All dollars held by a bank are assets, and depositor dollars and equity dollars are identical and indistinquishable. The liablity to the bank is the fact that they now owe the depositor the amount that person deposited. The dollars themselves aren't liabilities, unless there is some sort of anti-dollar or negative dollar that I don't know about - lol.

Well, there is. For bank-created money, the deposit is the liability part, and the promissory note is the asset (to the bank) part. And for government-created money (transfers from the government), the deposit (owed to depositor) is the liability part, and the reserve (which never leaves the Fed) is the asset part. And these parts are severable (making the dollars fungible), because the bank can (and does) transfer reserves when a check is written on bank-created money, while the promissory note stays with the bank.

That's the key - bank assets are largely unreachable by the bank. They have reserves, which stay at the Fed; they have promissory notes, which are just I.O.U.s; and they have some equity, which is reachable.

I didn't skip that part at all. When a bank makes a loan, the banks account at the Fed is reduced by the amount it loans,

Where did you hear this?
 
According to your explanation, deposits are not money in their own right, and fractional reserve banking does not allow the money supply to exceed the underlying reserves of base money issued by the central bank.

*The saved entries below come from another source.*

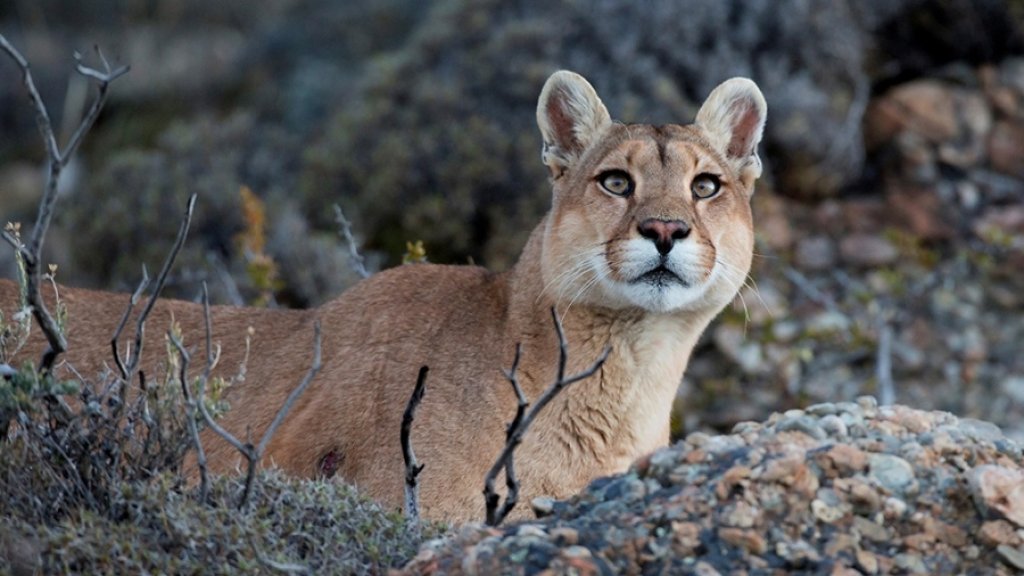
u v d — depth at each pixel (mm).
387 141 20062
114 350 7922
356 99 22812
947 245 20141
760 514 6949
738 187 10922
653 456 7480
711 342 17812
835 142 20672
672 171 10266
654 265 9859
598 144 10742
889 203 20672
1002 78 22047
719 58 21219
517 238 18891
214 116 25984
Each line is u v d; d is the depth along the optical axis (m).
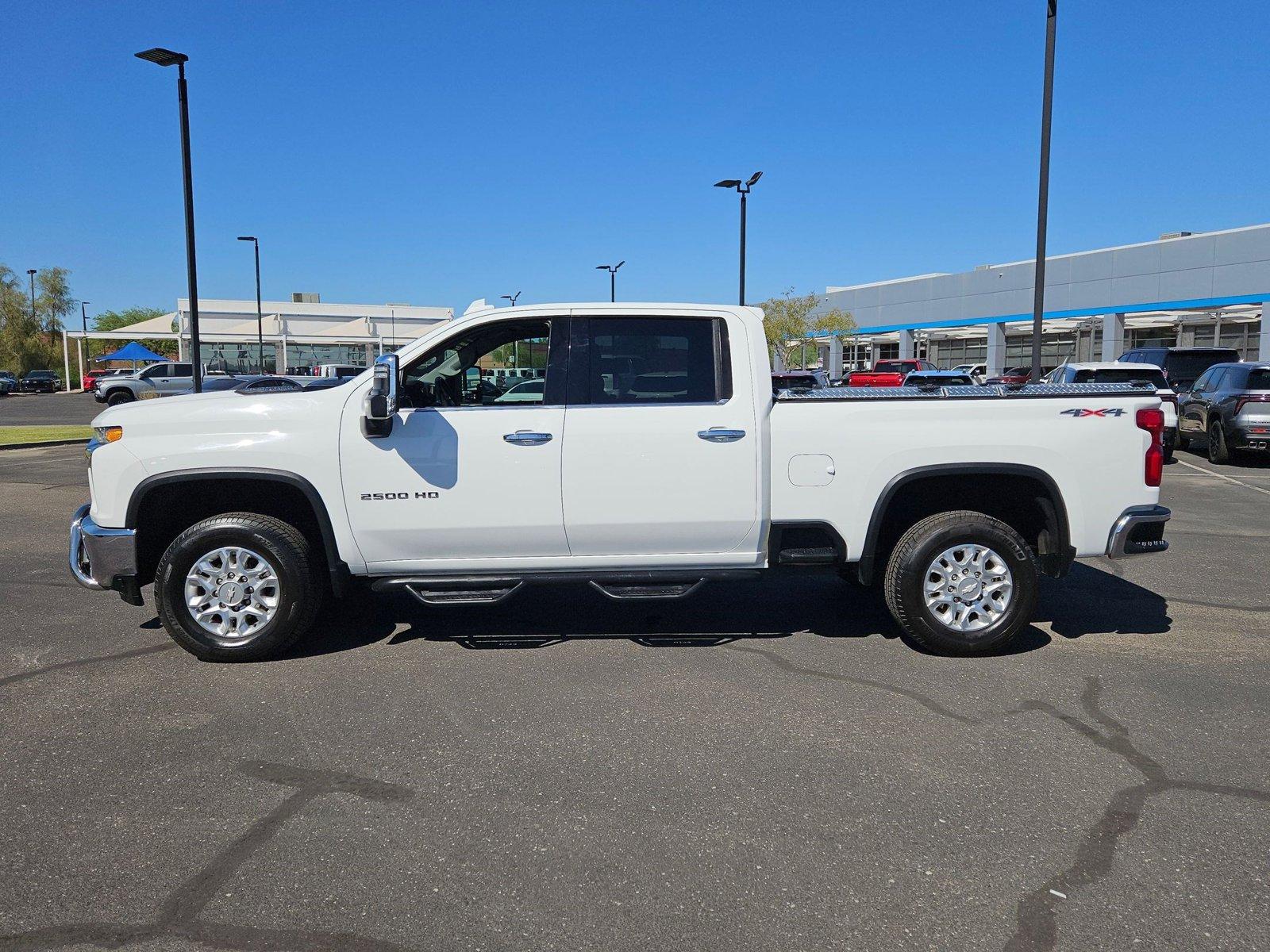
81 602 6.54
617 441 5.11
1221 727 4.26
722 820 3.41
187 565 5.13
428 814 3.46
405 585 5.22
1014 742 4.09
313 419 5.08
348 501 5.10
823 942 2.70
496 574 5.27
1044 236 17.02
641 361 5.22
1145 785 3.67
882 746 4.05
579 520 5.14
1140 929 2.75
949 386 5.54
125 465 5.04
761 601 6.53
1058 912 2.84
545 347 5.23
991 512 5.73
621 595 5.24
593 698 4.64
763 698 4.63
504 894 2.94
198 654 5.18
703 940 2.71
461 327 5.20
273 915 2.84
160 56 17.14
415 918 2.82
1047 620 6.08
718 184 26.00
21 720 4.38
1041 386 5.50
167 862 3.13
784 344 44.62
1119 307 36.12
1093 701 4.59
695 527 5.20
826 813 3.46
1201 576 7.38
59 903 2.90
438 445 5.07
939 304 44.72
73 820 3.42
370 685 4.84
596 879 3.03
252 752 4.01
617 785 3.69
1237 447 15.12
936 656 5.31
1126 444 5.26
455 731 4.23
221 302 60.75
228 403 5.14
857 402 5.20
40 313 78.62
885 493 5.21
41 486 12.82
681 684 4.85
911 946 2.68
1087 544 5.29
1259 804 3.52
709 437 5.13
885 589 5.33
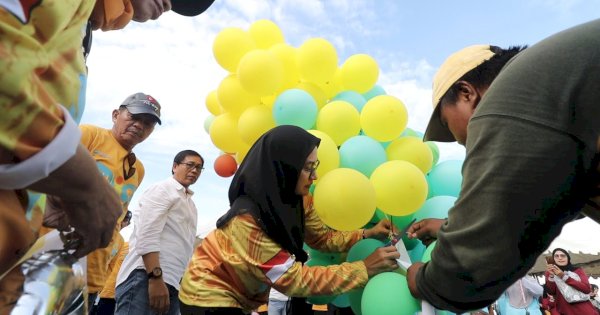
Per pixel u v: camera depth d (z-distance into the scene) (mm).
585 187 706
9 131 483
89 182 606
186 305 1403
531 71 727
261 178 1403
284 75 2012
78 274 654
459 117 996
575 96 674
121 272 2303
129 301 2191
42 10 538
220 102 2076
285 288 1284
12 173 497
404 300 1233
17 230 566
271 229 1337
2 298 512
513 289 4324
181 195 2443
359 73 1976
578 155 670
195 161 2588
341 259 1724
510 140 708
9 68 471
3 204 541
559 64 703
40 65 533
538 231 721
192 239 2520
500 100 745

Deposits are money in their own right, but it's money that you acquired from some source, it's not new money unless that source is actually a loan directly from the fed, a sale of assets to the fed, or gov deficit spending funded by the fed purchasing treasuries. All that is happening is that the same money is circulating faster. If I spend a dollar at Joes, and then Joe spent it at Walmart, and Walmart then used that dollar to pay an employee, is there three dollars, or was that just the same dollar circulating over and over again?

My deposits don't go anywhere, they're still there, and i can access them whenever i want.

You can, but you aren't currently accessing any of your deposits (or else they wouldn't still be in your account and thus wouldn't be deposits). Until you utilize your deposits, the bank is free to lend that money out and gain a rent (interest) for doing so. So right this second, someone else may be using your money to purchase a new car, you just don't know it. when you spend or withdraw your money, the bank then uses someone elses money to replace what they have loaned, or maybe the last loan repayment that the recieved in the mail or online is used to pay for your withdrawal or check. Money is fungible.

When i deposit money, the bank might put some of that away as reserves, but it also creates money in the amount deposited that is owed to me. That money is mine, it is not given to anyone else, it is only mine. The physical currency i deposited is no longer mine, but the money that it represented is still mine in the form of the newly created commercial bank money.

When you deposit a check or electronic deposit, the federal reserve credits your bank with that amount of money. When you withdraw money or write a check, the federal reserve debits (marks down) your banks account. If it was physical currency, then it is still a reserve, even if the bank just puts it in their vault. If banks get to where they have more cash than they need for day to day transactions, they can literally turn that cash in and have their account at the fed marked up.

yes, your money was created. but it was created by the federal reserve, not a commercial bank. All a commercial bank may have done was to loan you some of someone elses money.